OLYMPIC PRIDE, AMERICAN PREJUDICE

The Untold Story of 18 African Americans Who Defied Jim Crow and Adolf Hitler To Compete in the 1936 Berlin Olympics

by Deborah Riley Draper & Travis Thrasher

Pub Date: Feb. 4th, 2020
ISBN: 978-1-5011-6215-2
Publisher: Atria

Jesse Owens wasn’t the only black athlete who excelled at the 1936 Berlin Olympics. This group portrait honors the others who helped prove Hitler wrong about white superiority in sports.

Eighteen African American athletes—16 men and 2 women—competed at the Berlin Olympics, all overshadowed by Owens’ spectacular victories. Without neglecting the star runner and long jumper, this companion to a 2016 movie celebrates the other black members of the American team, most of whom competed in track and field events. As director Draper and veteran author Thrasher (American Omens: The Coming Fight for Faith: A Novel, 2019, etc.) show, many had overcome towering obstacles, including poverty, segregation, and pressure from black newspapers to boycott the Olympics.
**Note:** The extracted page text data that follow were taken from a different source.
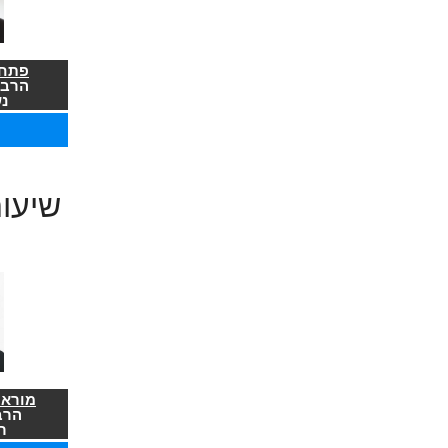
פתח 
הרב 
נ
שיעו
מורא 
הרב
ר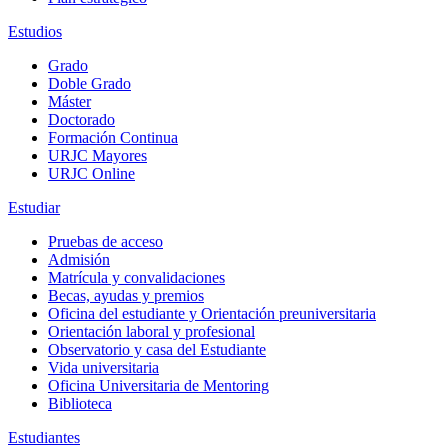
Estudios
Grado
Doble Grado
Máster
Doctorado
Formación Continua
URJC Mayores
URJC Online
Estudiar
Pruebas de acceso
Admisión
Matrícula y convalidaciones
Becas, ayudas y premios
Oficina del estudiante y Orientación preuniversitaria
Orientación laboral y profesional
Observatorio y casa del Estudiante
Vida universitaria
Oficina Universitaria de Mentoring
Biblioteca
Estudiantes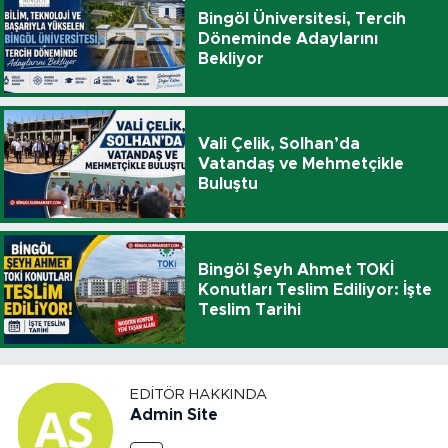
Bingöl Üniversitesi, Tercih
Döneminde Adaylarını
Bekliyor
Vali Çelik, Solhan’da
Vatandaş ve Mehmetçikle
Buluştu
Bingöl Şeyh Ahmet TOKİ
Konutları Teslim Ediliyor: İşte
Teslim Tarihi
EDITÖR HAKKINDA
Admin Site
Whatever their challenges, the 17 lesser-known athletes stayed focused in Berlin, won 10 medals in addition to Owens’ four golds, and helped lay to rest Hitler’s myth of Aryan supremacy in sports. The authors describe competitors like 400-meter dash gold medalist Archie Williams in undemanding, present-tense prose well suited to a young adult audience: “Archie knows going back to school is a good thing. He will be bettering himself and not sitting around the house and getting into trouble.” This approach will hearten booksellers and librarians looking for inspiring, easy-to-read sports books for teenagers, but adult readers may be put off by oversimplified characterizations of Hitler and others: “The Nazi leader has no desire to race or compete. His idea of competition is to defeat his enemies or to make sure they can never line up against him in the first place.” Anyone seeking more complex nonfiction about U.S. athletes’ challenges in Berlin will find it in Daniel James Brown’s bestselling The Boys in the Boat or Andrew Maraniss’ recent young adult book Games of Deception.

A decent meal for sports-loving teenagers looking for role models but a thin soup for adults.